O resultado da pesagem da Pequi foi surpresa recebida com alegria: 26,7 Kg. Subtraídos os pesos do radiocolar e da rede usada no procedimento, ela ganhou 2 kg em comparação ao dia da soltura. Considerando o crescimento natural do animal jovem para a fase adulta e os muitos desafios enfrentados após a soltura — sobretudo a escassez de frutos no período da seca e a necessidade de apurar as habilidades de caça —, não causaria espanto se ela apresentasse alguma perda de peso. Pelo contrário, o resultado promissor reflete a boa adaptação da Pequi à vida na natureza, também identificada nas fezes que ela deixou no recinto após retornar da sedação, com uma porção (50%) verde-amarelada com pequenos pedaços (e cheiro) de fruta-de-lobo. No exame clínico, nenhuma alteração ou ferimento foram observados e nos testes laboratoriais, da amostra de sangue, valores dentro dos parâmetros definidos para a espécie. Também não foram encontrados ectoparasitas, como pulgas e carrapatos, provavelmente por conta do tratamento preventivo.
No alvorecer do dia seguinte, Pequi foi transportada de volta ao local onde havia sido recapturada. Após ingerir café da manhã reforçado, com fígado e frutas, se embrenhou na mata. E assim, Pequi segue em suas andanças, para delírio da torcida.

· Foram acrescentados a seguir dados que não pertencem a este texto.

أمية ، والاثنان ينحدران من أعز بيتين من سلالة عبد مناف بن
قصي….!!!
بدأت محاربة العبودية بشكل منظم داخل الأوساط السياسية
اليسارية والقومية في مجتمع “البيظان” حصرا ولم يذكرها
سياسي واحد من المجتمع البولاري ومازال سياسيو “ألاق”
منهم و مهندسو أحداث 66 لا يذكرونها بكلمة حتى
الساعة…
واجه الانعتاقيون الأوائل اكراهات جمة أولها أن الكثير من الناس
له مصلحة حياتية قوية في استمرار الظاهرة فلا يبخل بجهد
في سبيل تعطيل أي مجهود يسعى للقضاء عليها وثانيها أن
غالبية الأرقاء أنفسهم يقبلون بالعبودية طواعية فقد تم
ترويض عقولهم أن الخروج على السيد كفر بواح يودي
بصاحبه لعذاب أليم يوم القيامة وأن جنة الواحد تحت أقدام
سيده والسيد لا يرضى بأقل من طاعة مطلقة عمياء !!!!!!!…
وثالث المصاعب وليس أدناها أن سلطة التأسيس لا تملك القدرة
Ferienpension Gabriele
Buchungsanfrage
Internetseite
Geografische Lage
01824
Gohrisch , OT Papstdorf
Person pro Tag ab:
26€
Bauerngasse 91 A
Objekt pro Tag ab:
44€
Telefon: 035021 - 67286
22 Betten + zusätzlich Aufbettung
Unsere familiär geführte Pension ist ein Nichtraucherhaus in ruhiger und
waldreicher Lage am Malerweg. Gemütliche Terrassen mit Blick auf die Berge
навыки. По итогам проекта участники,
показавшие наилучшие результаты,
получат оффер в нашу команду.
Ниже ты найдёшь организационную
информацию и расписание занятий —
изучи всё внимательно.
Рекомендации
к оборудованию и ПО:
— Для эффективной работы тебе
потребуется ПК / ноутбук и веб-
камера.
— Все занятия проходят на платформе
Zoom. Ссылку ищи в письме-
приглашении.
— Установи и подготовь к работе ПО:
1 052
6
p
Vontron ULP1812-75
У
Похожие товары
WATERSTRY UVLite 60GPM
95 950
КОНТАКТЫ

A recaptura, transporte, substituição do radiocolar e soltura da Pequi envolveram um conjunto de técnicos e colaboradores: Ana Raquel Gomes Faria (coordenadora da reabilitação), Bryam Amorim (veterinário da Jaguaracambé), Cláudio Henrique Rabelo (assistente de campo), professora dra. Líria Hirano (Universidade de Brasília), Jeovane Oliveira (Instituto Brasília Ambiental), Lionar Lima (assistente de campo), Marisa Carvalho (Fundação Jardim Zoológico de Brasília), Otávio Maia (colaborador), Paula Damasceno (veterinária do Parque Vida Cerrado), Rogério Cunha (Centro Nacional de Pesquisa e Conservação de Mamíferos Carnívoros – Cenap/ICMBio) e professora dra. Rosana Nogueira de Moraes (coordenadora do projeto Ritmos da Vida).
O projeto “Reabilitação de filhote de lobo-guará Chrysocyon brachyurus em área privada inserida na Área de Proteção Ambiental de Cafuringa, Brazlândia, DF” está registrado no ICMBio/Sisbio (Autorização para atividades com finalidade científica n.º 79552-1). A reabilitação de lobos-guarás está prevista no Plano de Ação Nacional para a Conservação dos Canídeos Silvestres (PAN Canídeos).